On May 24th, twelve students from Port Alberni received their Wildfire Crew Member Training certificates from North Island College, giving them the certification needed for entry-level positions as wildland firefighters.
North Island College offered the four-week program at both their Campbell River and Port Alberni campuses, and through funding from the Community Workforce Response Grant, were able to train 24 students, half at one campus, and half at the other. Natural resource management firm Strategic Natural Resource Consultants received a $126,000 grant from the CWRG to deliver wildfire suppression and safety, wildfire entrapment and avoidance, and wildfire crew member training.
While the course was focused on forest firefighting, it also offered training in helicopter safety, WHMIS, and the incident command system, as well as assistance in proper resume building. Students also received training and certificates for their Occupational First Aid Level 1, transportation endorsement, Red Cross Standard First Aid with CPR Training, and power saw safety.

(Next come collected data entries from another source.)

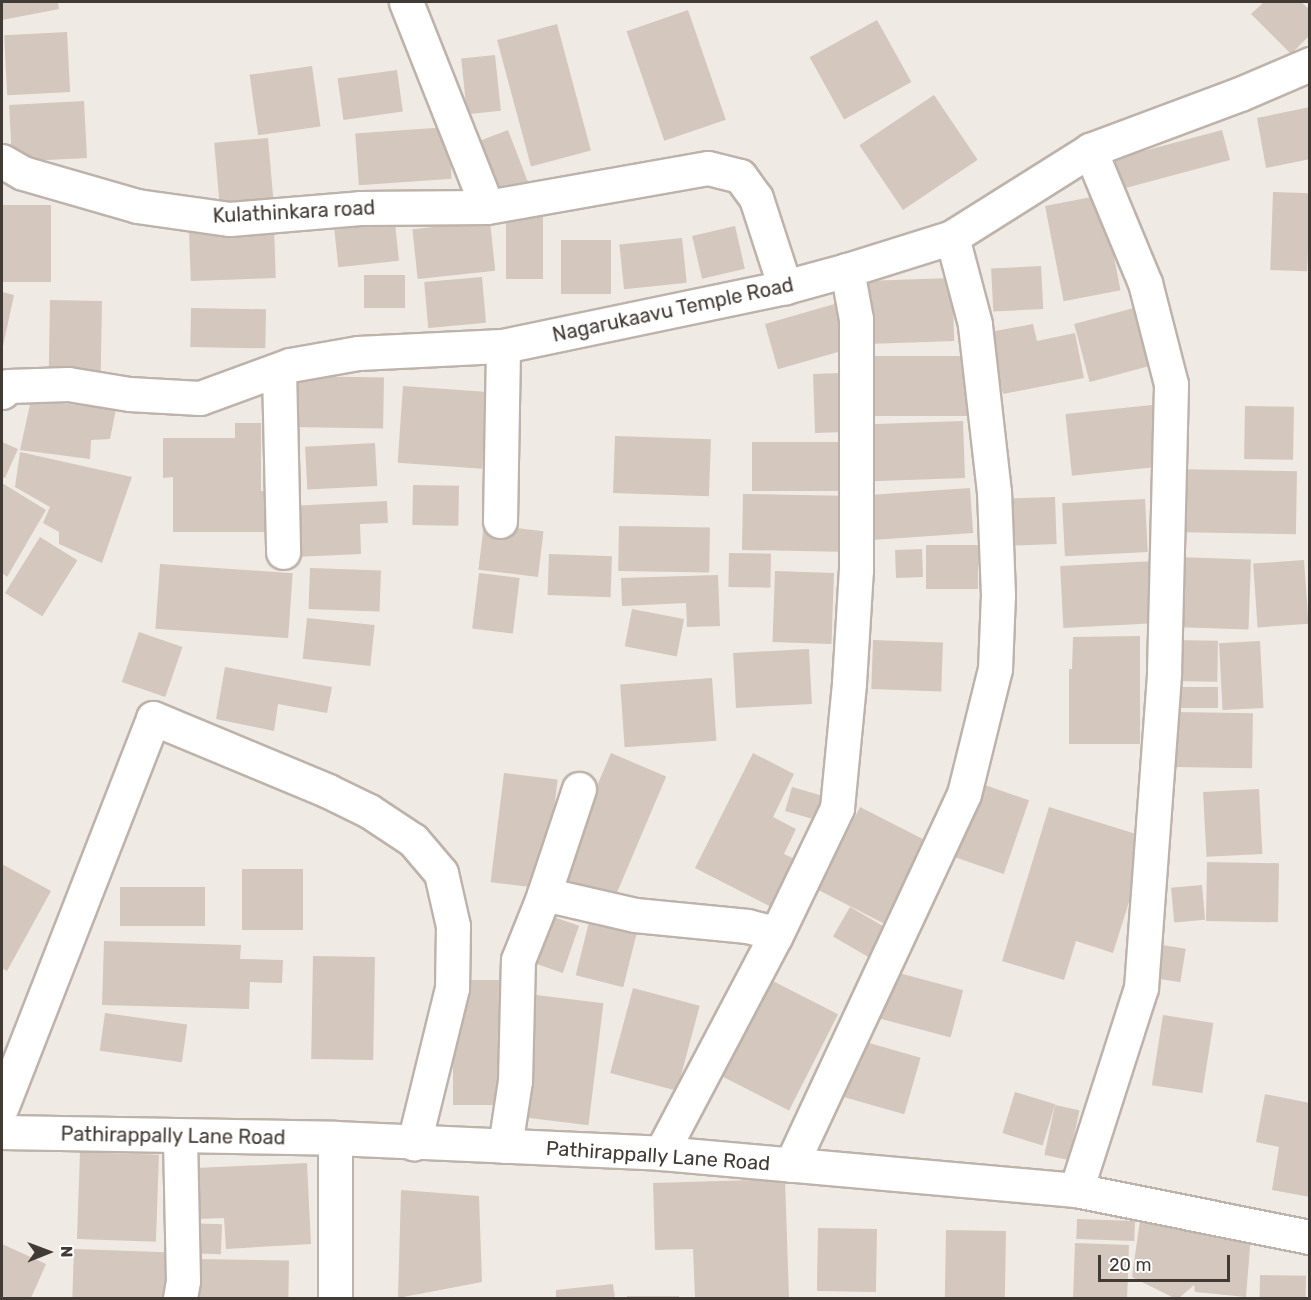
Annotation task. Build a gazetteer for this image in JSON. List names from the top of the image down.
{
  "streets": {
    "street": ["Kulathinkara road", "Nagarukaavu Temple Road", "Pathirappally Lane Road"]
  },
  "crossings": [
    ["Kulathinkara road", "Nagarukaavu Temple Road"]
  ],
  "scale_bar": "20 m",
  "north": "right"
}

“The best part was probably building a proper resume and cover letter,” says Kenneth Joe, one of the 12 Port Alberni students. They had spent a couple of days learning about proper resume building, creating their own personalized headers and best approaches to typing up cover letters for a professional look and a strong start to a career in wildland fire fighting.
The 2017 and 2018 fire seasons were some of the worst years in history, with a total of over 2.5 million hectares destroyed, and the B.C. province is taking steps to prevent further destruction. The 2019 budget made increases to include training programs like the Wildfire Crew Member Training at NIC, and to increase crew sizes, aerial capacity, and more innovative technology in preparation for the summer season.

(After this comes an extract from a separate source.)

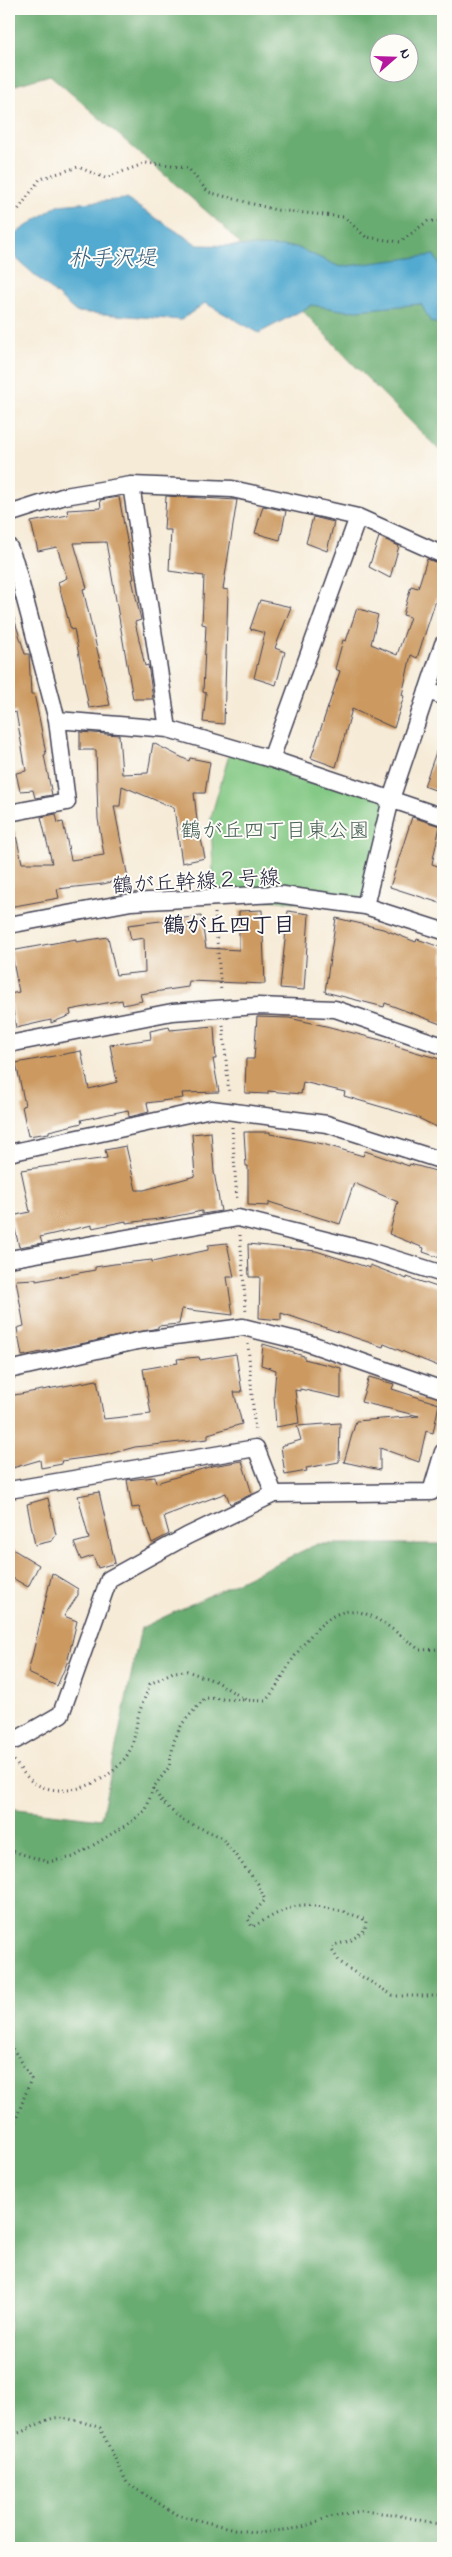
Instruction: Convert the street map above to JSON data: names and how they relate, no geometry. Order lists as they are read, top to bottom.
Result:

There are 12 graduating students of the Wildfire Crew Member Training program in Port Alberni, but only 11 were at the ceremony, as one of the students had already left to join a wildfire crew.

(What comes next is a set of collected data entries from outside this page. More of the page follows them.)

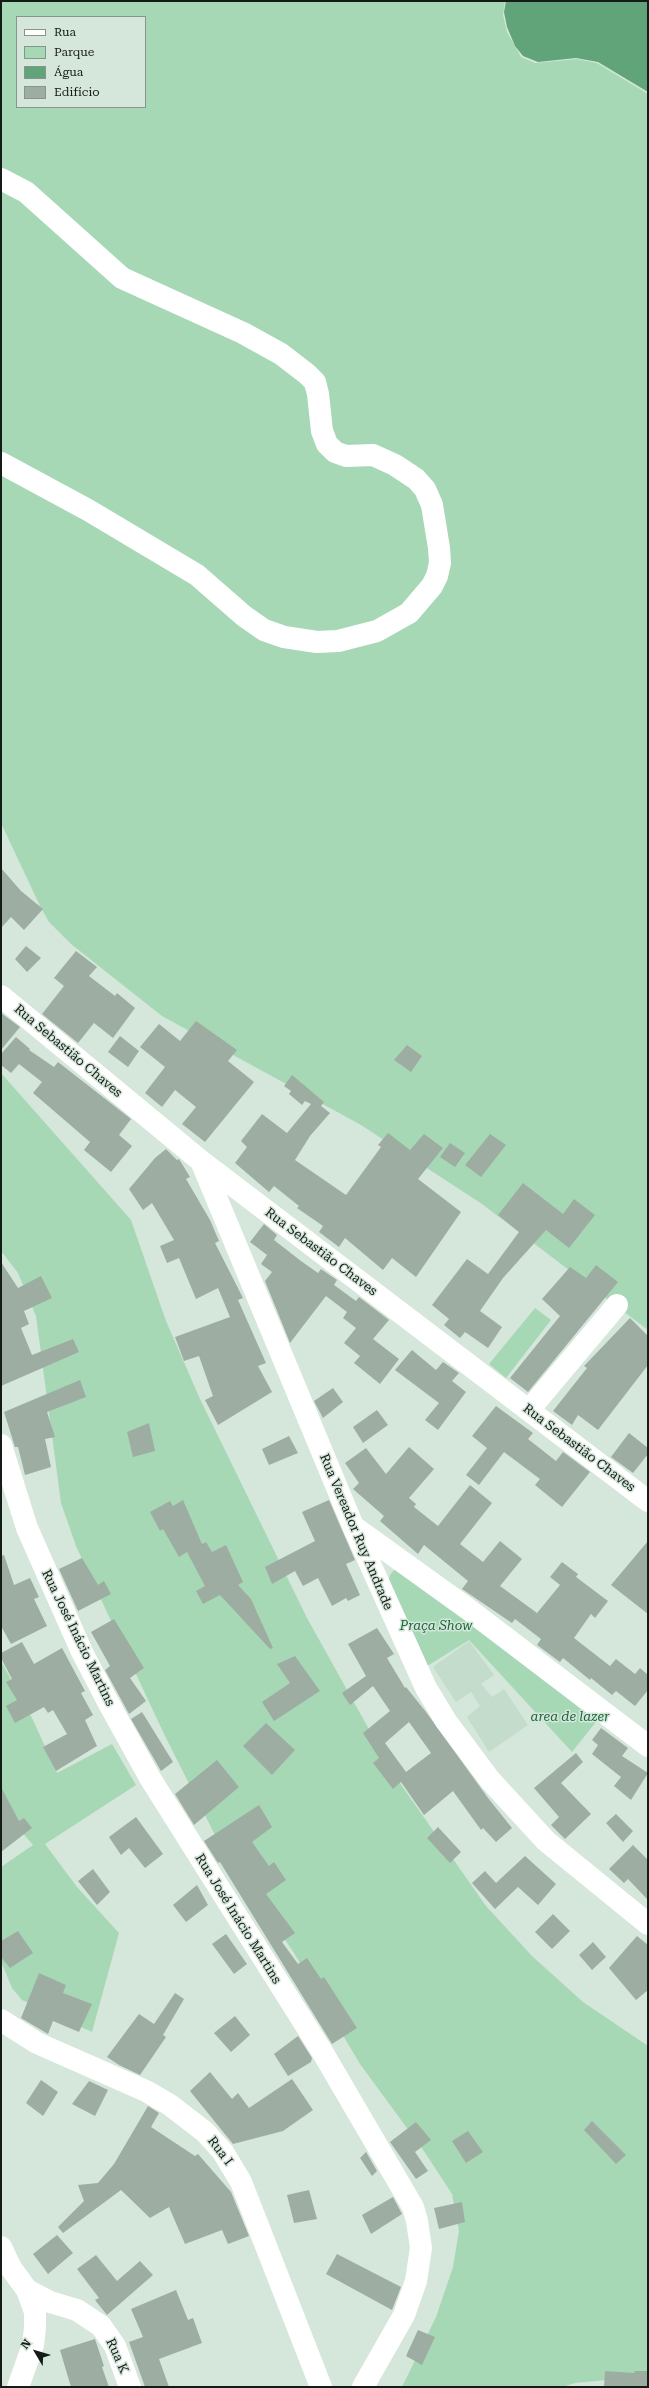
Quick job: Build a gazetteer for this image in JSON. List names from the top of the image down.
{
  "streets": {
    "street": [
      "Rua Sebastião Chaves",
      "Rua Vereador Ruy Andrade",
      "Rua José Inácio Martins",
      "Rua I",
      "Rua K"
    ]
  },
  "crossings": [
    ["Rua Sebastião Chaves", "Rua Vereador Ruy Andrade"]
  ],
  "parks": ["Praça Show", "area de lazer"],
  "legend": [
    "Rua",
    "Parque",
    "Água",
    "Edifício"
  ],
  "north": "top left"
}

“I consider this a ‘just in time’ program,” says Lynne MacFadgen, NIC’s regional director in continuing education and training, in reference to the wildfires already burning in northern Alberta. Even B.C. has suffered from over 150 forest fires under 0.009 hectares since April 1st.
The program in Port Alberni was led by Henry Grierson, wildfire management specialist with Strategic Natural Resource Consultants. Grierson began his career in wildfire fighting in 1979, and has been instructing courses similar to this at NIC for the last six years. Grierson had taught mostly forestry-related courses, such as NIC’s four-month Coastal Forest Resource certificate program, and this is the first time NIC had offered a course specific to wildfire fighting.
“Remember to keep your eyes open, and use what you have learned,” Grierson says to his graduating students, congratulating the newest batch of wildfire crew members.